The Islamabad High Court has approved the amalgamation of Telenor Pakistan Private Limited into Pak Telecom Mobile Limited, clearing the final legal hurdle for Pakistan’s most consequential telecom merger and setting the stage for the retirement of two of the country’s most recognised mobile brands. Justice Khadim Hussain Soomro sanctioned the Scheme of Amalgamation under Sections 279 to 283 and 285(8) of the Companies Act, 2017, holding that the merger met all legal requirements, was fair to shareholders and creditors, and was not against the public interest. The court noted that all secured creditors of both companies had unanimously approved the merger after submitting their no-objection certificates, and that the International Finance Corporation consortium had separately filed its no-objection certificate before the Securities and Exchange Commission of Pakistan.

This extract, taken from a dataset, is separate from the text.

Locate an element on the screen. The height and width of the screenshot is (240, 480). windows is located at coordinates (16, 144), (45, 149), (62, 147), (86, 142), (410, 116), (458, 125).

According to the court-approved scheme, the entire undertaking of Telenor Pakistan will be transferred and vested into PTML as a going concern, with PTCL’s entire shareholding in Telenor Pakistan cancelled as part of the process. After completion, Telenor Pakistan will stand dissolved without winding up and its name will be struck off from the records of the Registrar of Companies. The IHC approval came after PTA had already issued the final no-objection certificate for the merger in March 2026, paving the way for the formal legal process that culminates in today’s court sanction. Shareholders of both PTML and Telenor Pakistan had unanimously endorsed the scheme at separate meetings held on June 5, 2026, with all procedural requirements, including public notices and advertisements, duly complied with and no objections received from any shareholder, creditor, or member of the public.

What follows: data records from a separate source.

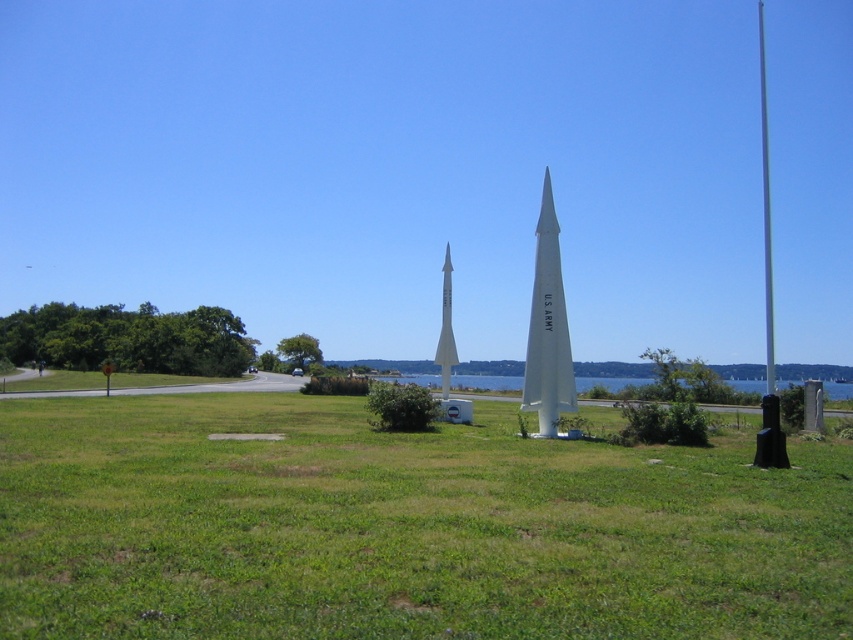
Based on the photo, how distant is green grassy at center from blue water at center?

green grassy at center is 51.69 meters away from blue water at center.

Between green grassy at center and blue water at center, which one is positioned higher?

green grassy at center is above.

The height and width of the screenshot is (640, 853). Identify the location of green grassy at center. (402, 528).

Measure the distance between green grassy at center and white matte us army missile at center.

green grassy at center is 9.67 meters from white matte us army missile at center.

In the scene shown: Who is positioned more to the left, green grassy at center or white matte us army missile at center?

green grassy at center

Who is more forward, (643, 476) or (564, 381)?

Point (643, 476) is more forward.

Locate an element on the screen. This screenshot has width=853, height=640. green grassy at center is located at coordinates coord(402,528).

Who is lower down, white matte us army missile at center or blue water at center?

Positioned lower is blue water at center.

Is white matte us army missile at center taller than blue water at center?

Yes, white matte us army missile at center is taller than blue water at center.

Find the location of a particular element. white matte us army missile at center is located at coordinates (547, 326).

Where is `white matte us army missile at center`? Image resolution: width=853 pixels, height=640 pixels. white matte us army missile at center is located at coordinates (547, 326).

The merged entity will carry approximately 70 million subscribers, positioning it as Pakistan’s second-largest mobile operator, just behind Jazz which currently leads with approximately 74 million monthly active subscribers. As of May 2026, Telenor held 21.26 percent of Pakistan’s cellular market while Ufone held 14.65 percent, a combined 35.91 percent that places the merged operator within a fraction of Jazz’s 36.42 percent share and significantly ahead of Zong’s 26.62 percent. The combined spectrum holdings, tower network of approximately 26,000 sites, and unified back-office operations create a significantly more formidable competitor than either operator was independently, with the operational integration of two mobile networks expected to proceed in phases over the coming months and years.

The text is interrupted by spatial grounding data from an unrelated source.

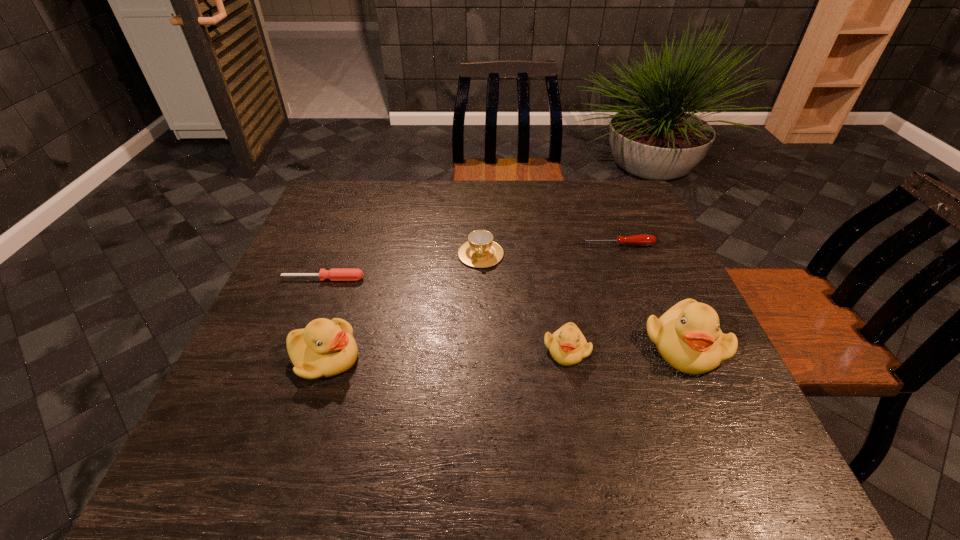
You are a GUI agent. You are given a task and a screenshot of the screen. Output one action in this format:
    pyautogui.click(x=<x>, y=<y>)
    Task: Click on the leftmost duckling
    The width and height of the screenshot is (960, 540).
    Given the screenshot: What is the action you would take?
    pyautogui.click(x=325, y=348)

Find the location of a particular element. Image resolution: width=960 pixels, height=540 pixels. the second shortest duckling is located at coordinates (325, 348).

Locate an element on the screen. the second duckling from left to right is located at coordinates (568, 346).

The width and height of the screenshot is (960, 540). In order to click on the third object from right to left in this screenshot , I will do `click(568, 346)`.

Find the location of a particular element. the rightmost duckling is located at coordinates (688, 337).

At what (x,y) coordinates should I click in order to perform the action: click on the fourth object from right to left. Please return your answer as a coordinate pair (x, y). Looking at the image, I should click on (480, 251).

This screenshot has width=960, height=540. I want to click on the fourth tallest object, so click(480, 251).

Find the location of a particular element. The image size is (960, 540). the fourth nearest object is located at coordinates (335, 274).

This screenshot has height=540, width=960. I want to click on the left screwdriver, so click(x=335, y=274).

Find the location of a particular element. The width and height of the screenshot is (960, 540). the right screwdriver is located at coordinates (641, 240).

Most significantly for Pakistan’s mobile consumers, both the Ufone and Telenor brands are set to be retired once the integration process is completed, with the combined operator adopting the e& identity as part of UAE-based e& group’s global branding strategy. The rebranding marks the end of the Telenor name in Pakistan after nearly two decades in the market, while Ufone’s standalone identity, active since 2001, will also cease as the combined operator transitions to the e& platform. For customers, the immediate experience will be uninterrupted, with existing SIM cards, numbers, packages, and mobile services continuing during the transition period, as PTA’s conditions mandate that customers must be offered the option to continue using existing packages for at least three months after the merger. The long-term implications for Pakistan’s telecom market are structural: a three-player market featuring Jazz, e& Pakistan, and Zong represents a significantly more concentrated competitive landscape than the four-way competition the country has had for the past two decades.